Dr WOODRUFF - Can I clarify that the Leader of the Opposition interjected eight times on a question earlier this morning. I am wondering whether there is consistency in this issue.

Mr SPEAKER - That is not a point of order. Please sit down.

Mr GUTWEIN - Acknowledging that we have tourism operators in the Chamber, I have witnessed the fact that coexistence can occur.

You reached into COP26 and the Glasgow Declaration, yet you are well aware that the land-use clearing regimen in this state changed more than a decade ago. We do not cut forests down and not regrow them. We engage in sustainable forestry in Tasmania, sustainable harvesting. All of us bring to this place our own lived experiences. One of those lived experiences that I have had has been to watch what I would consider to be an economic miracle occur at Derby where we have witnessed the coexistence of tourism with sustainable forestry management. As I have indicated, the world and the broader country have voted with their feet in that example.
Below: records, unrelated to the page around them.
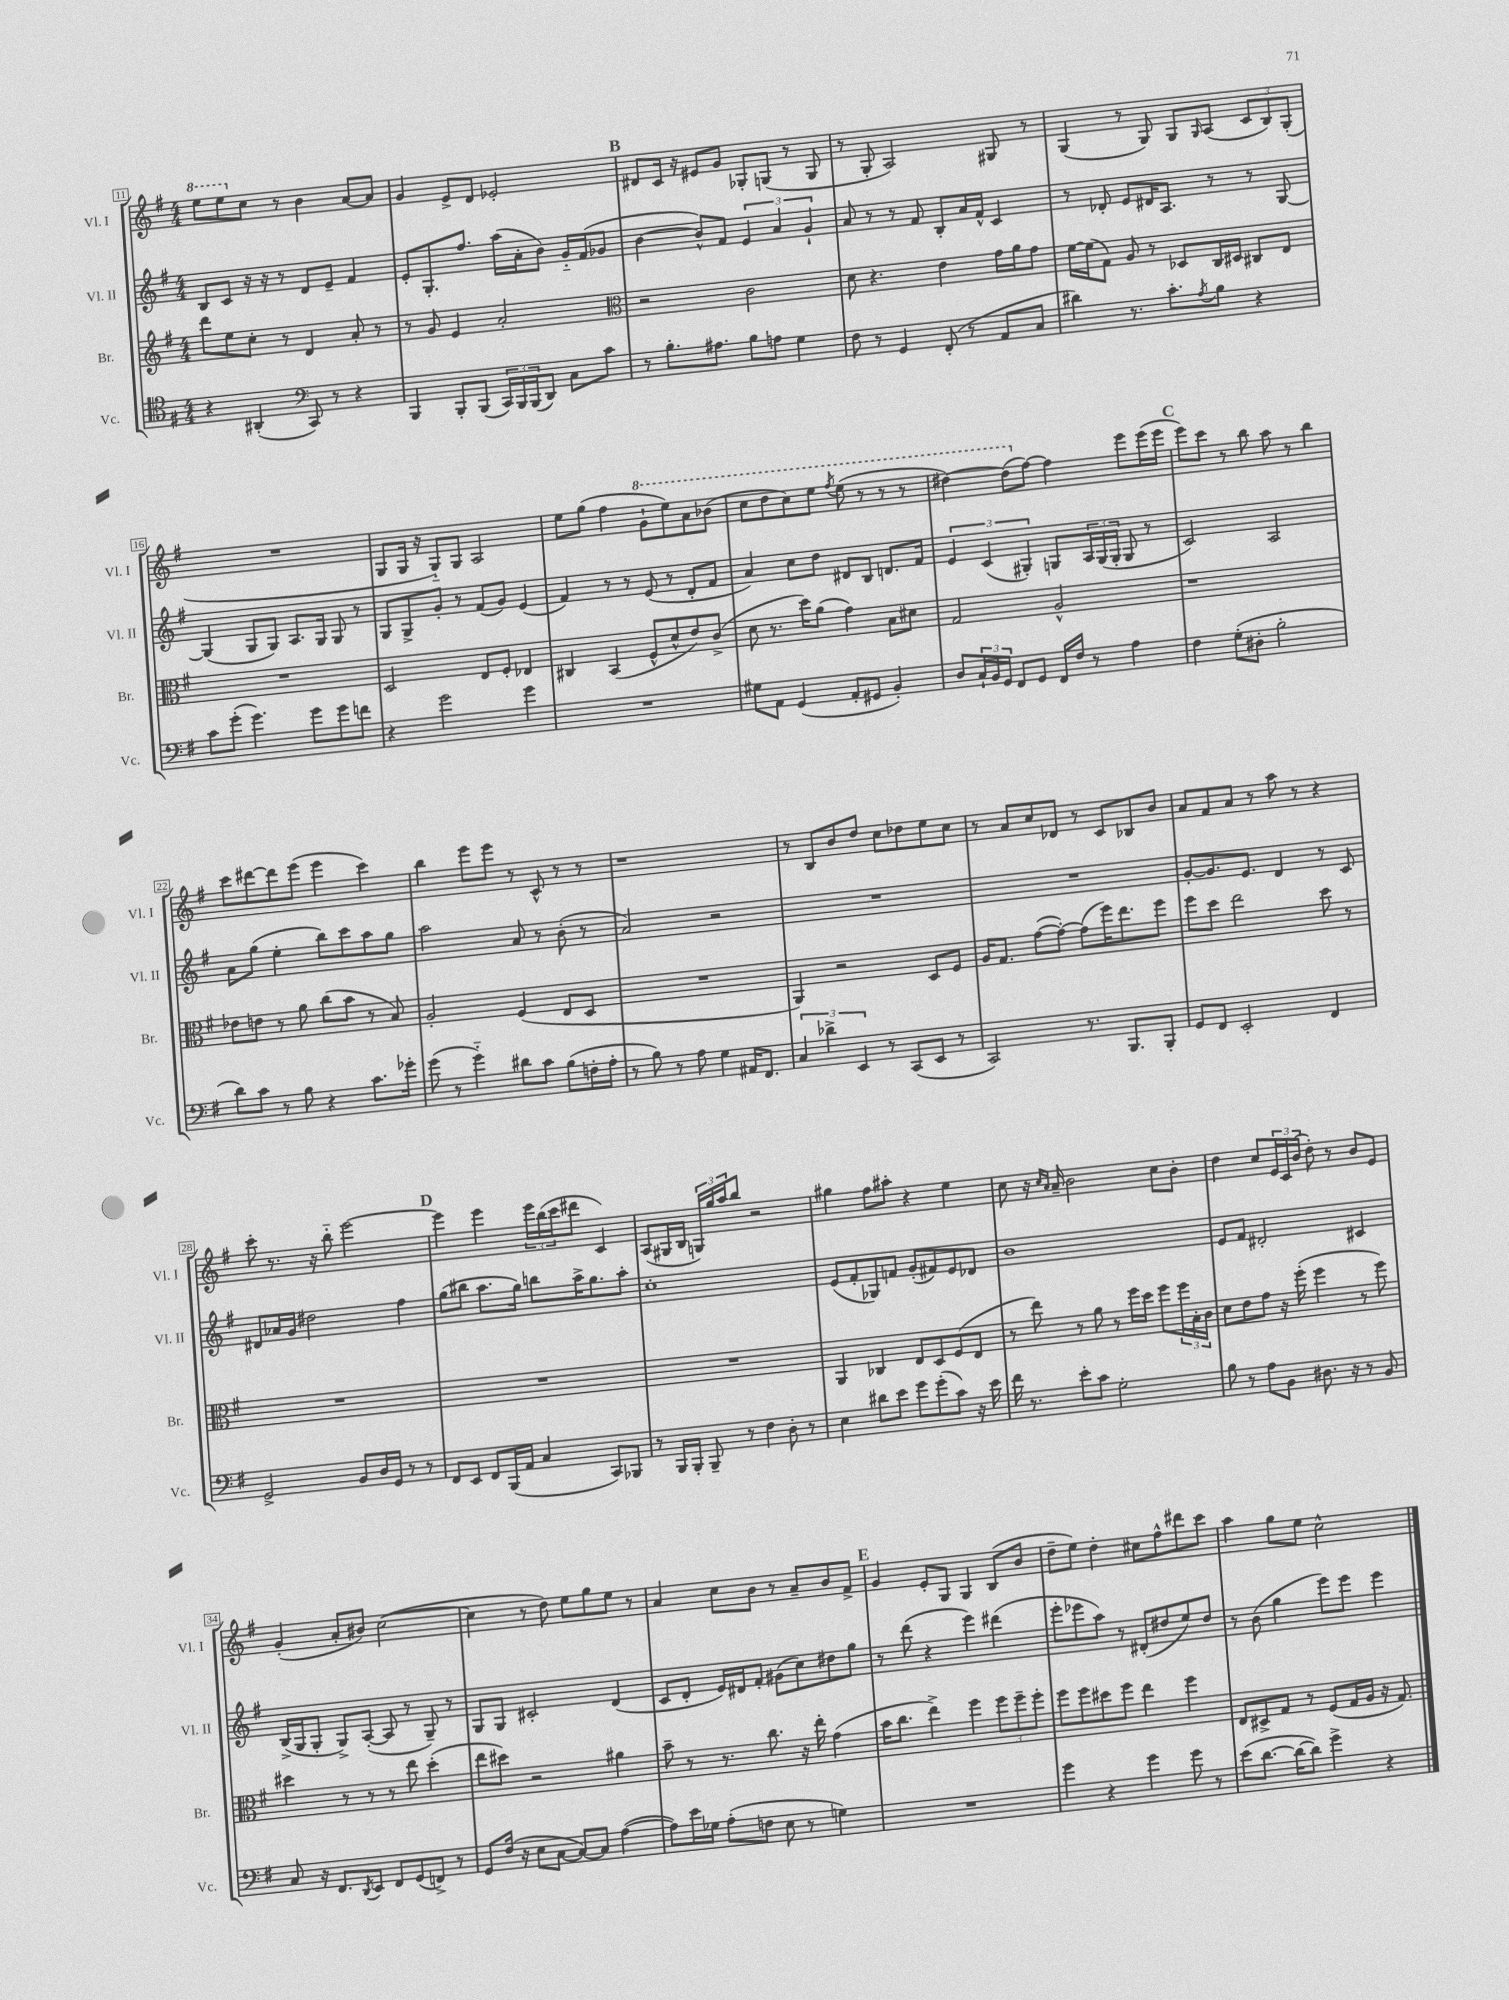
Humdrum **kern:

**kern	**kern	**kern	**kern
*part4	*part3	*part2	*part1
*staff4	*staff3	*staff2	*staff1
*I"Vc.	*I"Br.	*I"Vl. II	*I"Vl. I
*I'Vc.	*I'Br.	*I'Vl. II	*I'Vl. I
*clefC4	*clefG2	*clefG2	*clefG2
*k[f#]	*k[f#]	*k[f#]	*k[f#]
*M4/4	*M4/4	*M4/4	*M4/4
*	*	*	*8va
=11	=11	=11	=11
4r	8ddd\L	8B/L	8eee\L
.	8ee\	8c/J	8eee\
*	*	*	*X8va
(4AA#X'/	8cc'\J	16r	8cc\J
.	.	16r	.
.	8r	8r	8r
*clefF4	*	*	*
8CC/)	4d/	8d/L	4b\
8r	.	8e~/J	.
4r	8a'/	4f#/	[8a/L
.	8r	.	8a/J]
=12	=12	=12	=12
4BBB/	8r	8e'/L	4g/
.	8g/	8.G'/	.
8BBB'/L	4e/	.	8e^/L
.	.	8.ff#/J	.
(8BBB/J	.	.	8d/J
24CC/LL)	2a'/	(16aa\LL	2e-X'/
24BBB/	.	.	.
.	.	16a'\J	.
(24BBB/J	.	.	.
8DD/J)	.	8b\J)	.
8C\L	.	16g/LL	.
.	.	(16f#/J	.
8c\J	.	8g-X/J	.
!!LO:REH:place=s1:t=B
=13	=13	=13	=13
*	*clefC3	*	*
8r	2r	[4b\	8d#X/L
8.B'\L	.	.	16c/Jk
.	.	.	16r
.	.	8b^^/L])	8e#X/L
8.A#X\J	.	.	.
.	.	8f#/J	8g/J
8B\L	2c\	6e/	8G-X'/L
8An\J	.	.	(8Gn/J
.	.	6a/	.
4G\	.	.	8r
.	.	6g`/	.
.	.	.	8G/
=14	=14	=14	=14
8F#\	8d\	8a/	8r
8r	4.r	8r	8G'/
4GG/	.	8r	2A/)
.	.	8f#/	.
(8FF#'/	4e\	8B'/L	.
8r	.	16a/L	.
.	.	16f#^^/JJ	.
8AA/L	16g\LL	4c/	8G#X/
.	16a\J	.	.
8C/J	8g\J	.	8r
=15	=15	=15	=15
4d#X\)	[16f#\LL	8r	(4G/
.	(16f#\J]	.	.
.	8G\J)	8d-X'/	.
8.r	8A/	8e/L	8r
.	8r	16d#X/K	8G/)
8.c'\L	.	8.A/J	.
.	8D-X/L	.	8G/L
8qA/	.	.	16qqG/
8B\J	16C/L	8r	(8A/J
.	16D#X/JJ	.	.
4r	8C#X/L	8r	12c/L
.	.	.	12B/)
.	8E/J	[8G/	.
.	.	.	(12G'/J
!!LO:LB:g=z
=16	=16	=16	=16
8c\L	1r	(4G/]	1r
(8g'\J	.	.	.
4.g\)	.	8G/L	.
.	.	8G/J)	.
.	.	8.A/L	.
8g\L	.	.	.
.	.	16G/Jk	.
8g\	.	8G/	.
8fn\J	.	8r	.
=17	=17	=17	=17
4r	2D/	8G/L	8G/L
.	.	8G^/	16G/Jk
.	.	.	16r
2g\	.	8g'/J	8G/L)
.	.	8r	8G/J
.	8E/L	(8f#/L	2A/
.	8F#'/J	8g/J)	.
4g\	4E-X/	(4e/	.
=18	=18	=18	=18
1r	4C#X/	4f#/)	8ee\L
.	.	.	(8gg\J
.	(4BB/	8r	4ff#\
.	.	8r	.
*	*	*	*8va
.	8F#^^/L	(8e/	8gg`\L
.	8d^^/	8r	8eee\)
.	8e/)	8d'/L	8aa\
.	(8c^/J	8f#/J	(8bb-X\J
=19	=19	=19	=19
8G#X\L	8d\	4a/)	8ccc\L
8AA\J	8.r	.	8ddd\
(4GG/	.	8cc\L	8ccc\)
.	16dd\KL)	.	.
.	(8a\J	8dd\J	8eee\J
.	.	.	8qfff#/
8AA'/L	4g\)	8d#X/L	(8eee\
8GG#X/J	.	8B/J	8r
4BB'/)	8B\L	8.dn/L	8r
.	8d#X\J	.	8r
.	.	16f#/Jk	.
=20	=20	=20	=20
8D/L	2G/	6e/	[4ddd#X\)
24C`/L	.	.	.
24BB/	.	(6c/	.
24GG/JJ	.	.	.
8FF#/L	.	.	(8ddd#\L]
.	.	6G#X'/)	.
*	*	*	*X8va
8GG/J	.	.	[8ff#\J)
16FF#/LL	2A^^/	8Gn/L	4ff#\]
16F#/JJ	.	.	.
8r	.	24A/L	.
.	.	(24G/	.
.	.	24G'/JJ	.
4A\	.	8G/	8eee\L
.	.	8r	(16eee\L
.	.	.	16eee\JJ
!!LO:REH:place=s1:t=C
=21	=21	=21	=21
4F#\	1r	2c/)	8eee\L)
.	.	.	8ccc\J
(8G'\L	.	.	8r
8D#X'\J	.	.	8bb\
2B'\	.	2A/	8aa\
.	.	.	8r
.	.	.	4bb\
!!LO:LB:g=z
=22	=22	=22	=22
8d\L)	8e-X\L	8a\L	8ccc\L
8c\J	8en\J	(8gg\J	[8ddd#X\
8r	8r	4ee'\	8ddd#\]
8B\	8a\	.	(8eee\J
4r	(8cc\L	8bb\L)	4eee\
.	8b\J	8ccc\	.
8.c\L	8r	8aa\	4ccc\)
.	8B/)	8gg\J	.
16g-X'\Jk	.	.	.
=23	=23	=23	=23
(8g\	2A'/	2aa\	4bb\
8r	.	.	.
4g\)	.	.	8eee\L
.	.	.	8eee\J
8d#X\L	(4F#/	8a/	8r
8c\J	.	8r	8c^^/
(8B\L	8E/L	(8b'\	8r
16Fn'\L	8D/J	8r	8r
16A'\JJ	.	.	.
=24	=24	=24	=24
8r	1r	2a/)	1r
8B\)	.	.	.
8r	.	.	.
8A\	.	.	.
4G\	.	2r	.
16AA#X/KL	.	.	.
8.FF#/J	.	.	.
=25	=25	=25	=25
6C/	4AA/)	1r	8r
.	.	.	8B/L
6d-X^\	.	.	.
.	2r	.	8b/
6EE/	.	.	.
.	.	.	8dd/J
8r	.	.	8cc\L
(8CC/L	.	.	8dd-X\
8EE/J	8D/L	.	8ee\
8r	8F#/J	.	8cc\J
=26	=26	=26	=26
2CC/)	16A/KL	1r	8r
.	8.G/J	.	.
.	.	.	8a/L
.	([8g\L	.	8cc/
.	8g'\J_)	.	8d-X/J
8.r	(8g\L]	.	8r
.	16ff#\K)	.	8c/L
8.BBB/L	8.ee\	.	.
.	.	.	8B-X/
8BBB'/J	8ff#\J	.	8b/J
=27	=27	=27	=27
8GG/L	8ff#\L	[8g'/L	8a/L
8FF#/J	8dd\J	8.g/]	8f#/
2EE'/	2ee\	.	8a/J
.	.	8.e/J	.
.	.	.	8r
.	.	4d/	8aa\
.	.	.	8r
4FF#/	8dd\	8r	4r
.	8r	8c/	.
!!LO:LB:g=z
=28	=28	=28	=28
2GG^/	1r	8d#X/L	8ccc'\
.	.	16a-X/L	8.r
.	.	16g/JJ	.
.	.	2dd#X\	.
.	.	.	16r
.	.	.	8bb\
8BB/L	.	.	[2eee\
16D/L	.	.	.
16GG/JJ	.	.	.
8r	.	4ff#\	.
8r	.	.	.
!!LO:REH:place=s1:t=D
=29	=29	=29	=29
8FF#/L	1r	(8gg\L	4eee\]
8EE/J	.	8bb#X\J	.
8FF#/L	.	8.aa\L	4eee\
(16BBB/L	.	.	.
16AA/JJ	.	16gg\Jk)	.
4C/	.	8bbn\L	24eee\LL
.	.	.	(24bb\
.	.	.	24ccc\J
.	.	16aa^\K	8ddd#X\J
.	.	8.gg\	.
8CC/L)	.	.	4c/)
8BBB-X/J	.	8aa'\J	.
=30	=30	=30	=30
8r	1r	1cc'	(8A/L
16BBB/LL	.	.	16G#X/L
16BBB'/JJ	.	.	16B/JJ
8BBB~/	.	.	24Gn/LL)
.	.	.	24gg/
.	.	.	24aa/J
8r	.	.	8bb/J
4F#\	.	.	2r
8D'\	.	.	.
8r	.	.	.
=31	=31	=31	=31
4E\	4AA/	(8e/L	4gg#X\
.	.	8f#'/	.
8d#X\L	4C-X/	8G-X/)	8ff#\L
8e\J	.	8fn/J	8aa#X'\J
8g\L	8E/L	(8g'/L	4r
(8g'\	8D/	8f#X/)	.
8c\J)	(8F#/	8e/	4ee\
16r	8E/J	8d-X/J	.
16e\	.	.	.
=32	=32	=32	=32
16f#\	8r	1b	8cc\
8.r	.	.	.
.	8ee\)	.	16r
.	.	.	16qqcc/LL
.	.	.	16qqa/JJ
.	.	.	16a~/
8e'\L	8r	.	2b\
8c\J	8a\	.	.
2G'\	8r	.	.
.	16ff#\LL	.	.
.	16dd\JJ	.	.
.	8ff#\L	.	8cc\L
.	24ff#\L	.	8b'\J
.	24B'\	.	.
.	24c\JJ	.	.
=33	=33	=33	=33
8B\	8d\L	8e/L	4dd\
8r	8e\	8f#/J	.
8A\L	8g\J	2d#X'/	8cc/L
8BB\J	16r	.	24e/L
.	.	.	24c/
.	(16ff#'\	.	.
.	.	.	(24b/JJ
8.D#X\	4ff#\	.	8dd'\)
.	.	.	8r
16r	.	.	.
8r	8r	4c#X/	8b/L
8BB/	8ff#\)	.	8e/J
!!LO:LB:g=z
=34	=34	=34	=34
8C/	4dd#X\	(16B^/LL	(4g'/
.	.	16G/J	.
16r	.	8G'/J	.
8.FF#/L	.	.	.
.	8r	8G^/L)	8a'/L
8qDD/	.	.	.
8EE/J	8r	([8A'/J	8b#X/J)
8FF#/L	8r	8A/]	([2cc\
(8GG/	8ee\	8r	.
8FFn^/J)	(4dd#'\	8G~/)	.
8r	.	8r	.
=35	=35	=35	=35
8GG/L	8ee\L	8G/L	4cc\]
(16F#/Jk	8dd#X\J)	8G/J	.
16r	.	.	.
8E\L	2r	2c#X'/	8r
[8C\J	.	.	8dd\)
8C/L_)	.	.	8ee\L
8C/J]	.	.	8gg\
([4A\	4a#X\	(4d/	8ee\J
.	.	.	8r
=36	=36	=36	=36
8A\L])	8b~\	8c/L	4a/
16e\L	8r	8d'/J	.
16G-X\JJ	.	.	.
(8A'\L	8.r	16e/LL)	8cc\L
.	.	16d#X/J	.
8Fn\J	.	8f#'/J	8b\J
.	8.cc\	.	.
8E\	.	(8g#X\L	8r
8r	16r	8cc\)	8a~/L
.	16ee'\	.	.
4Gn\)	(4g\	8dd#X\	8b/
.	.	8gg\J	8f#^/J
!!LO:REH:place=s1:t=E
=37	=37	=37	=37
1r	16b\KL	8r	4g/
.	8.cc\J	.	.
.	.	(8ddd\	.
.	4ee^\)	4r	8e'/L
.	.	.	8G/J
.	4ff#\	4eee\)	4G/
.	12ff#\L	(4ddd#X\	(8B/L
.	12ff#~\	.	.
.	.	.	8b/J
.	12ff#'\J	.	.
=38	=38	=38	=38
4g\	8ff#\L	8eee'\L	8dd~\L
.	8ff#\	8eee-X\	8ee\J)
4r	8dd#X\	8aa\J)	4dd'\
.	8ff#\J	8r	.
4g\	4ee\	(8d#X'/L	8cc#X\L
.	.	8dd#X/	8ff#^^\
8g\	4ff#\	8ee/)	8ddd#X\
8r	.	8dd#/J	8ccc\J
=39	=39	=39	=39
(8e\L	8E/L	8r	4aa\
[8.d\J	8D#X^/	(8b\	.
.	8G/J	4gg\	8gg\L
16d\KL_	.	.	.
8d\J])	8r	.	8ee\J
4g^\	(8F#/L	8eee\L)	2cc^^\
.	16G/L	8eee\J	.
.	16A/JJ	.	.
4r	16r	4eee\	.
.	8.G/)	.	.
==	==	==	==
*-	*-	*-	*-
It did not surprise me that you reached into COP26, but you know full-well that what was signed at COP26 is something that this state put in place over a decade ago -

Ms O'CONNOR - Point of order, Mr Speaker, the Premier has misled the House. The COP26 agreement is about reversing forest loss.

Mr SPEAKER - That is not a point of order. The Premier has the call.

Mr GUTWEIN - Mr Speaker, regarding forest loss, it is well understood that in this state we plant more trees than we take. So, regarding the Leader of the Greens tabling her letter and the position she brings to this place, I believe very firmly that sustainable forestry and tourism can coexist, and that there are world-leading examples of where that occurs right here in this state. Those examples are well understood by the world and, by the country. As I have said, not only they have beaten a path to our door prior to 15 December, but I expect post 15 December they will continue to revel in what is one of the best examples in coexistence in two industries in the world.